* [Problem details]:
Return exactly the span of lines in the following data that opens with the line containing "Someone carried the laptop" and closes with the line containing "Someone carried the newspaper". Include nothing else.

Segment Start: Source records

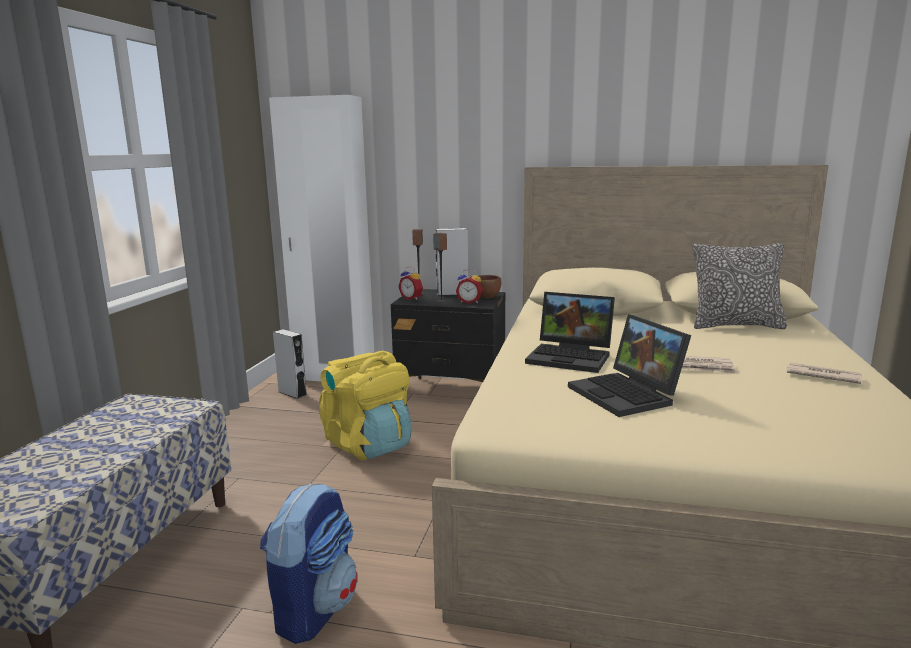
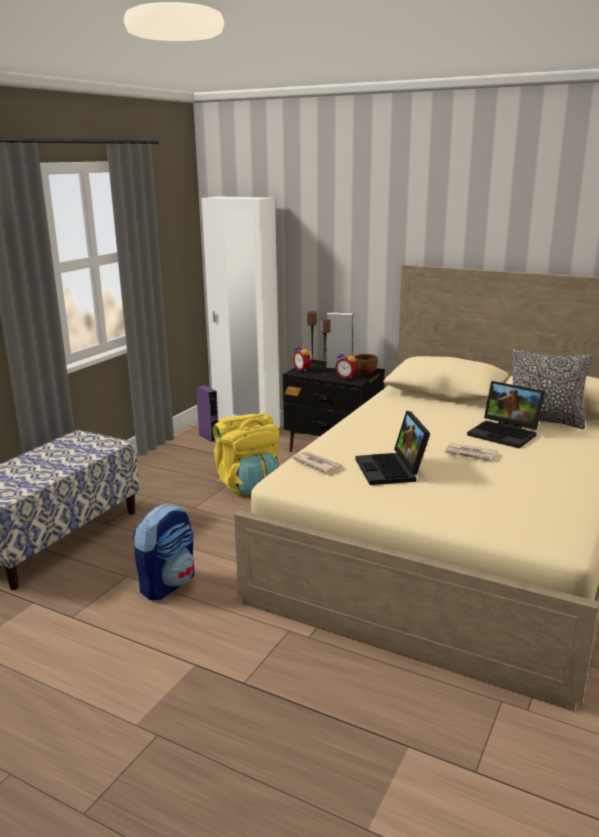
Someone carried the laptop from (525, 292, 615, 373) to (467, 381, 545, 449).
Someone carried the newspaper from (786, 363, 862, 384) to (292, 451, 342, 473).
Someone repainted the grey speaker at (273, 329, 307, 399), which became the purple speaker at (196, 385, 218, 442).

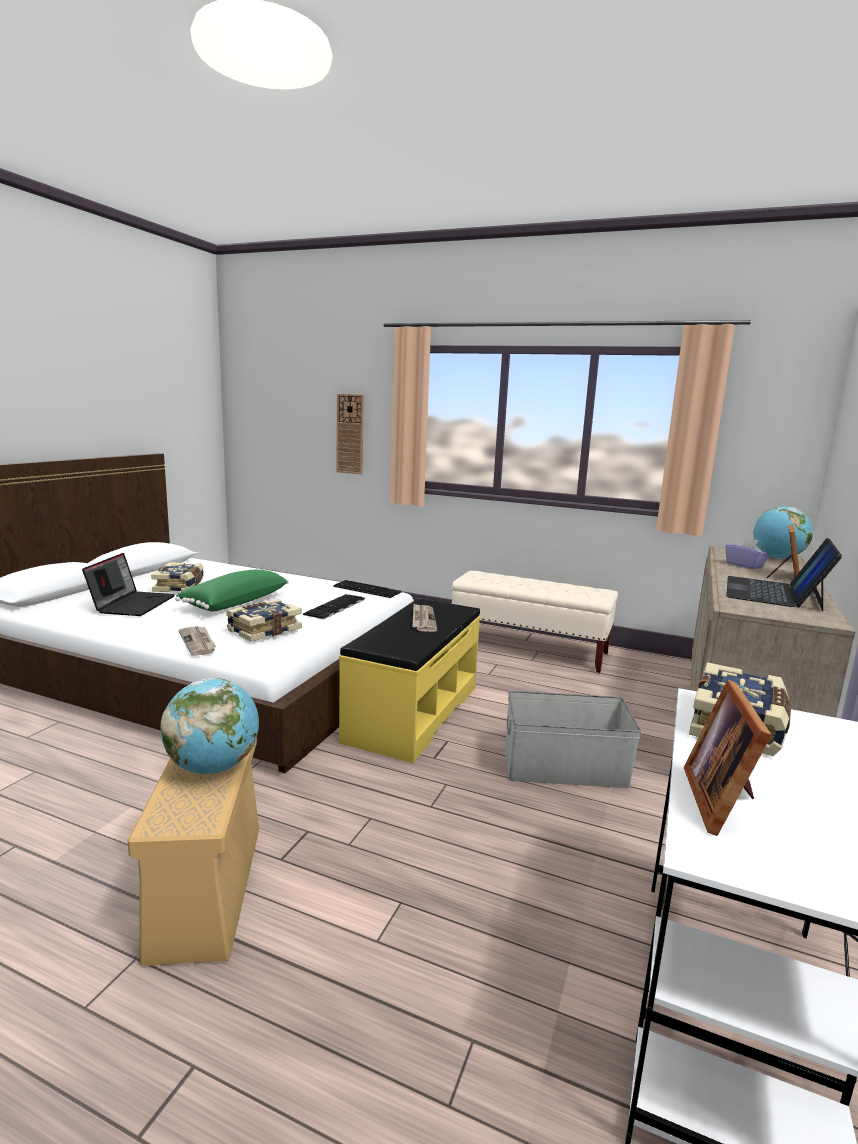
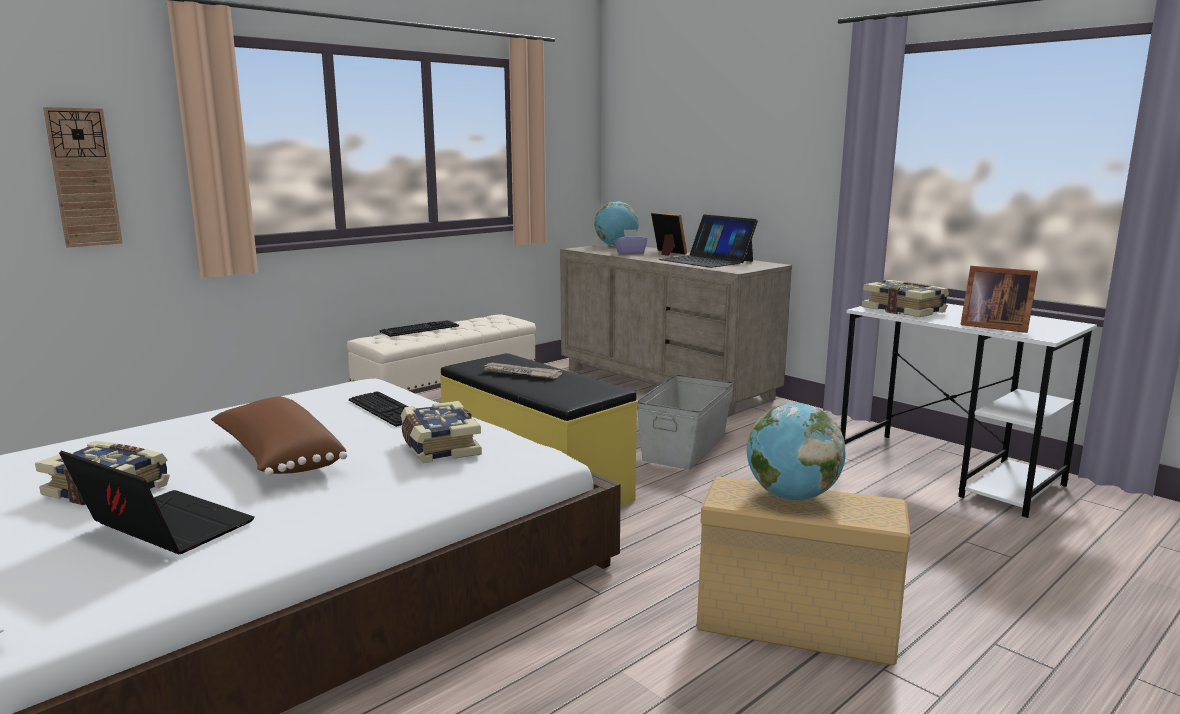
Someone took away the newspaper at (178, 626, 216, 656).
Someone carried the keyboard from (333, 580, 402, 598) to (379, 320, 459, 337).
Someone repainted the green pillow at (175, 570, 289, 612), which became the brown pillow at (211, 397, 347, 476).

Segment End: Source records
Segment Start: Source records

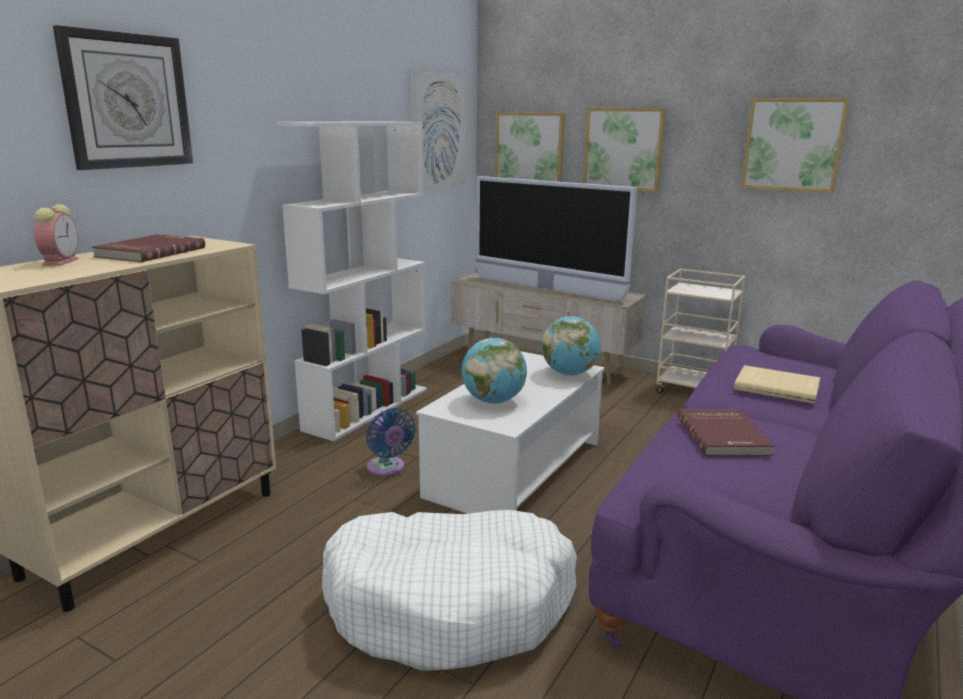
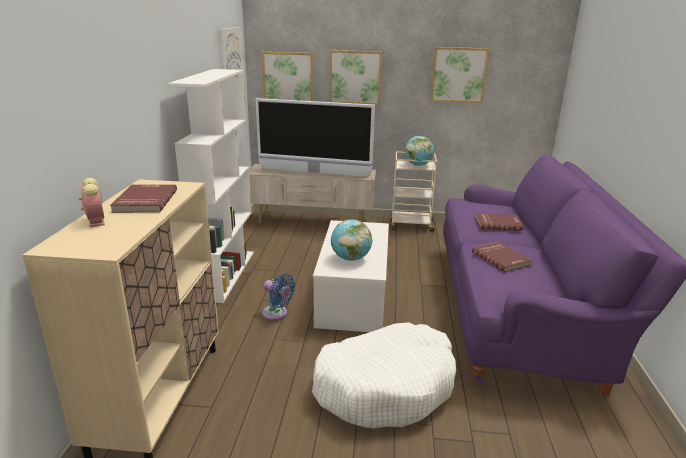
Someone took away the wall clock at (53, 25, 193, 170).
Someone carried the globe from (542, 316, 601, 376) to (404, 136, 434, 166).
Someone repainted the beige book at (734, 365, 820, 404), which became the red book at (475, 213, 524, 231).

Segment End: Source records

* [Completed exercise]:
Someone carried the laptop from (525, 292, 615, 373) to (467, 381, 545, 449).
Someone carried the newspaper from (786, 363, 862, 384) to (292, 451, 342, 473).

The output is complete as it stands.